Streptomyces griseus is a species of bacteria in the genus Streptomyces commonly found in soil. A few strains have been also reported from deep-sea sediments. It is a Gram-positive bacterium with high GC content. Along with most other streptomycetes, S. griseus strains are well known producers of antibiotics and other such commercially significant secondary metabolites. These strains are known to be producers of 32 different structural types of bioactive compounds. Streptomycin, the first antibiotic ever reported from a bacterium, comes from strains of S. griseus. Recently, the whole genome sequence of one of its strains had been completed.
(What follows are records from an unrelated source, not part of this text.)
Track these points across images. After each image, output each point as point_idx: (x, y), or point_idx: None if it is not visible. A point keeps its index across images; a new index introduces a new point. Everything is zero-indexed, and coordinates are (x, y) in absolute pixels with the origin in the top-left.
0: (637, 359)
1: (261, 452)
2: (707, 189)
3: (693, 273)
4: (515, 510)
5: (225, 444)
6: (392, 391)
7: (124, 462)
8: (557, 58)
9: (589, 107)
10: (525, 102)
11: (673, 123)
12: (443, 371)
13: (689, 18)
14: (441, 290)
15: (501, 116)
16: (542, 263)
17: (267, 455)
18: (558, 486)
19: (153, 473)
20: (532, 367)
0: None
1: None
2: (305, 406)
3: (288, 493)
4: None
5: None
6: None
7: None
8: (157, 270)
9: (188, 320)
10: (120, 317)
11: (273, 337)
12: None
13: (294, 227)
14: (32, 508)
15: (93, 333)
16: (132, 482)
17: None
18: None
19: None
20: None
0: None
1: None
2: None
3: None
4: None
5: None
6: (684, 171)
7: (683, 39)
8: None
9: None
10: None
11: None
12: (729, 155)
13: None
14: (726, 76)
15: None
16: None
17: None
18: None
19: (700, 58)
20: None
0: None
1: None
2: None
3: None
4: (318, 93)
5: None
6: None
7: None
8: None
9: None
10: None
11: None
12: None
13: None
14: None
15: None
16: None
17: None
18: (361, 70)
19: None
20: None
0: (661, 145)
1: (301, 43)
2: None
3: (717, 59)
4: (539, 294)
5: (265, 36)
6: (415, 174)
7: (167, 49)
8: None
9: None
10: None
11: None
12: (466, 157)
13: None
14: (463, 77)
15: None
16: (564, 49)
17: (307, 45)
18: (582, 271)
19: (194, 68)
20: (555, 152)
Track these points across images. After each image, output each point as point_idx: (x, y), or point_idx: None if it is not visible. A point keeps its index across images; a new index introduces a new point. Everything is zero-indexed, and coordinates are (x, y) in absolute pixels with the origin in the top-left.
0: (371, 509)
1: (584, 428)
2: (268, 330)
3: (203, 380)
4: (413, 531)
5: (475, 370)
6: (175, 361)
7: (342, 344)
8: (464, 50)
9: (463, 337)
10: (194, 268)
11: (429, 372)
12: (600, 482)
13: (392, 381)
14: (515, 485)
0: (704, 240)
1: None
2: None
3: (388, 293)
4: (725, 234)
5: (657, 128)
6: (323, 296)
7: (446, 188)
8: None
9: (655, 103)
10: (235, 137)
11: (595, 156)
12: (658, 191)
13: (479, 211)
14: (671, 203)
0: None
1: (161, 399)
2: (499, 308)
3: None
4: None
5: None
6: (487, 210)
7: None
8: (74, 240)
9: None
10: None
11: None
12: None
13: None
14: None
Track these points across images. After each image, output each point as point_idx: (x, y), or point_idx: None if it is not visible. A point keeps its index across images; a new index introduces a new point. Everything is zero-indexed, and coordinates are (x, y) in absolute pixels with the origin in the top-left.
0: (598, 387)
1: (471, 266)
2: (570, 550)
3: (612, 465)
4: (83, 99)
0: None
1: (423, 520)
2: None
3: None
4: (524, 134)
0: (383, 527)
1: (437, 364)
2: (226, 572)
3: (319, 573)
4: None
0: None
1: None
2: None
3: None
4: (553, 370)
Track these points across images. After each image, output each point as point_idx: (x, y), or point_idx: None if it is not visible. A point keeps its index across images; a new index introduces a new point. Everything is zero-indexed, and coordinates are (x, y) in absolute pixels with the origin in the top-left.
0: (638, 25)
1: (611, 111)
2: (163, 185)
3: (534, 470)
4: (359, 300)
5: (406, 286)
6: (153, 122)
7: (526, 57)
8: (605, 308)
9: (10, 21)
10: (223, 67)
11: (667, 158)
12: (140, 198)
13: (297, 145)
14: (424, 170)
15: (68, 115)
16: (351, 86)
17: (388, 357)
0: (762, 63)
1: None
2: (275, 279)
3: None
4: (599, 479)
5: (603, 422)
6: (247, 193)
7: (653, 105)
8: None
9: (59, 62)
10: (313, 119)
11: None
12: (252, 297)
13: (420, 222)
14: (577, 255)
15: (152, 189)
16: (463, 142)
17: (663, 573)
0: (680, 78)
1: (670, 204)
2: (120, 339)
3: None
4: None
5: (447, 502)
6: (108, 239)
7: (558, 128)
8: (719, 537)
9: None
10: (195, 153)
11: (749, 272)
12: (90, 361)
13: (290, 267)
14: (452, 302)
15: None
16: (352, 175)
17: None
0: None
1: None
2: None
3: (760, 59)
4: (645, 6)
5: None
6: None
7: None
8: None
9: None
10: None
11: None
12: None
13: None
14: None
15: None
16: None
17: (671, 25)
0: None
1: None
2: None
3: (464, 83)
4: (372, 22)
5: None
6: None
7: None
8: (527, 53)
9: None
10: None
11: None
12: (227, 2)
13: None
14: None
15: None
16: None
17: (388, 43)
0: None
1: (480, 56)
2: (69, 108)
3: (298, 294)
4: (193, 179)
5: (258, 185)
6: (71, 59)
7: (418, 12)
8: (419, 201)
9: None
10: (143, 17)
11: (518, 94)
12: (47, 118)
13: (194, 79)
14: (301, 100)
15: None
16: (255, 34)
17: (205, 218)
The taxonomic history of S. griseus and its phylogenetically related strains has been turbulent. S. griseus was first described in 1914 by Krainsky, who called the species Actinomyces griseus. The name was changed in 1948 by Waksman and Henrici to Streptomyces griseus. The interest in these strains stems from their ability to produce streptomycin, a compound which demonstrated significant bactericidal activity against organisms such as Yersinia pestis (the causative agent of plague) and Mycobacterium tuberculosis (the causative agent of tuberculosis). Streptomycin was discovered in the laboratory of Selman Waksman, although his PhD student Albert Schatz probably did most of the work on these strains of bacteria and the antibiotic they produce.